__TO-DO ITEM A__.
In the text on divorce in the New Testament, render this sentence in Spanish: "Seemingly if marriage and divorce had been an issue in the early church, it would have been the topic of more instruction."
__TO-DO ITEM B__.
Carry on the text about the exception clause and New Testament teaching on divorce, starting right after its final sentence.

__PASSAGE TO READ__.
A Fifteen-Year Journey, Pt. 3

The next issue that demanded examination was the ‘exception clause’ found in Matt 5:32 and 19:9. Two major concerns became apparent: 1) How should the word porneia be understood, and 2) What was the origin of the clause? Evidently Matthew did not think porenia and the word for adultery (moikia) had the same meaning because he used both terms in Matt 15:19. This distinction is also supported by other texts such as Mark 7:21, Cor 6:9, and Heb 13:4. After extensive research, I determined the two most probable meanings for porneia were incest or unfaithfulness during the engagement. The later supported Joseph’s plan to divorce Mary and the former addressed the issues of Gentiles integrating into Matthew’s Jewish church. Significantly, Mark, Luke and Paul showed no knowledge of the exception clause therefore their Greco-Roman readers would have been oblivious to it. If that were the case, what was its origin? Two options seemed most probable: (1) Jesus could have included the clause but if the teaching were truly significant, why did the other synoptic authors omit it? (2) Matthew inserted the clause to deal with the issues his Jewish audience was facing. Also, If the exception was added by Matthew, the synoptic gospels (and Paul) supported Jesus’s explanation of Gen 2:24 (“what God joined together, let man not separate”), and explained the disciples’ response in referring to marriage in Matthew 19.

The New Testament is strangely silent on issues dealing with marriage and divorce, and after years of study, I was faced with the dilemma of maintaining the integrity of the text and integrating its principles into a 21st century world. The textual silence is especially problematic given the common practice of divorce in the Greco-Roman world and the popularity of the no fault divorce in the Jewish culture. Seemingly if marriage and divorce had been an issue in the early church, it would have been the topic of more instruction. A theology on the topic could not be based in part upon metaphors and hyperboles used to communicate its message.

I was convinced that because of occasion, linguistic style, and historical context, the marriage and divorce texts had built in limitations.

__DATASET CONTENT__.
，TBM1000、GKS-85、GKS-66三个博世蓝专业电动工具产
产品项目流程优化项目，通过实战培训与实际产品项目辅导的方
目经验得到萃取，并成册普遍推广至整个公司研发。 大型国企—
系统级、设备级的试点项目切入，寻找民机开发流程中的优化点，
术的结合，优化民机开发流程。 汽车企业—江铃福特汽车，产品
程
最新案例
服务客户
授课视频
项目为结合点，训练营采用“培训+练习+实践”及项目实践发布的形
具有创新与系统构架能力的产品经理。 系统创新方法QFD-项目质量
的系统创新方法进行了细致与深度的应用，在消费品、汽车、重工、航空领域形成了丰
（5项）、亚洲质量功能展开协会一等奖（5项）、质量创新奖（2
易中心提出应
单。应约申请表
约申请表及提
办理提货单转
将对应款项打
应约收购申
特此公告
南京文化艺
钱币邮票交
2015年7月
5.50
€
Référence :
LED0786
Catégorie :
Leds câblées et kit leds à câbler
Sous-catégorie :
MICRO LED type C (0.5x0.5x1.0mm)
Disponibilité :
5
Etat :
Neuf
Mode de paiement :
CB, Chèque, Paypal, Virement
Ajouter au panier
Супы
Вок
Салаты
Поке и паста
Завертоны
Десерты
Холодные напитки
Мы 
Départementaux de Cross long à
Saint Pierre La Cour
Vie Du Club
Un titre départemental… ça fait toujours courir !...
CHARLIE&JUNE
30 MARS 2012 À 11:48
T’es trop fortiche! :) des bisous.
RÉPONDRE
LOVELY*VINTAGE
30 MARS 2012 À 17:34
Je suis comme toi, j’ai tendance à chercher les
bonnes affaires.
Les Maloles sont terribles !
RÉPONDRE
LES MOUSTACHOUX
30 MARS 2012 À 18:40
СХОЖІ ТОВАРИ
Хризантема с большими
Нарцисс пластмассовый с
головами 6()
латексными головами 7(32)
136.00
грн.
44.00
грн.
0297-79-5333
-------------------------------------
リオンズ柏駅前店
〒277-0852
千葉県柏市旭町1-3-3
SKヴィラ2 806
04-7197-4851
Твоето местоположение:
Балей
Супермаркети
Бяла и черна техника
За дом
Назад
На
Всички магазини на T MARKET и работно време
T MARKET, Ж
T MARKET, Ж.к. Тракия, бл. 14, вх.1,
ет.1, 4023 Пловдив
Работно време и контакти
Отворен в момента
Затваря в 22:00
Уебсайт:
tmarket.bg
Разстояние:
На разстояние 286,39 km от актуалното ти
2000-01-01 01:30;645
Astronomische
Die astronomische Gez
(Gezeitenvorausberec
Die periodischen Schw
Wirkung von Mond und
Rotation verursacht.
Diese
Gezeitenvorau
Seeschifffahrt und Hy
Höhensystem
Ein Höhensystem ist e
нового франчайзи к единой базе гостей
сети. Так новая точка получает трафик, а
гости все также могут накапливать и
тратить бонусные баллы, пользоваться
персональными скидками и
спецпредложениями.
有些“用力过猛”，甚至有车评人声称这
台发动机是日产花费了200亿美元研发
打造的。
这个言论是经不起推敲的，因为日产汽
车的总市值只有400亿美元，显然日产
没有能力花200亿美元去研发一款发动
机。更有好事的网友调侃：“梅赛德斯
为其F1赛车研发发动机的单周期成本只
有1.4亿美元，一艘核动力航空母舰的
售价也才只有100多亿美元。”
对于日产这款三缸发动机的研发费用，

__TASK ANSWER A__.
Al parecer, si el matrimonio y el divorcio hubieran sido un problema en la iglesia primitiva, habrían sido objeto de más instrucción.

__TASK ANSWER B__.
As I reflected on the biblical story as a whole I realized perhaps I had missed the obvious. Paul was the apostle to the Greco-Roman world of the first century (Acts 9:15; Gal 2:7). It was a world of paganism characterize by immoral conduct (Rom 1:26-32; 1 Cor 5:1; 7:2). As I studied the writings of Paul, I concluded Paul’s foundational approach for the ethical and doctrinal challenges he faced in the Greco-Roman world were two fold: the character of God and the mind of Jesus. Whether Paul was dealing with conduct or doctrine, his approach was always the same. Because of his strong rabbinic background and his understanding of the teachings and life of Jesus, this was the natural foundation for his ministry. The more I reflected the clearer a biblical/contemporary pattern of marriage and divorce became.
Because of his understanding of Torah, Paul believed God should be imitated and followed (Eph 5:1; Col 3:10; 1 Peter 1:15-16). God’s marriage to Israel became the standard. God’s patience, compassion, forgiveness and his determination to save marriage became Paul’s paradigm.
The mind and ministry of Jesus became the lens through which he determined the proper conduct for all disciples (Gal 4:19; Col 1:27; 2:6; Rom 8:29; 13:14; 2 Cor 3:18).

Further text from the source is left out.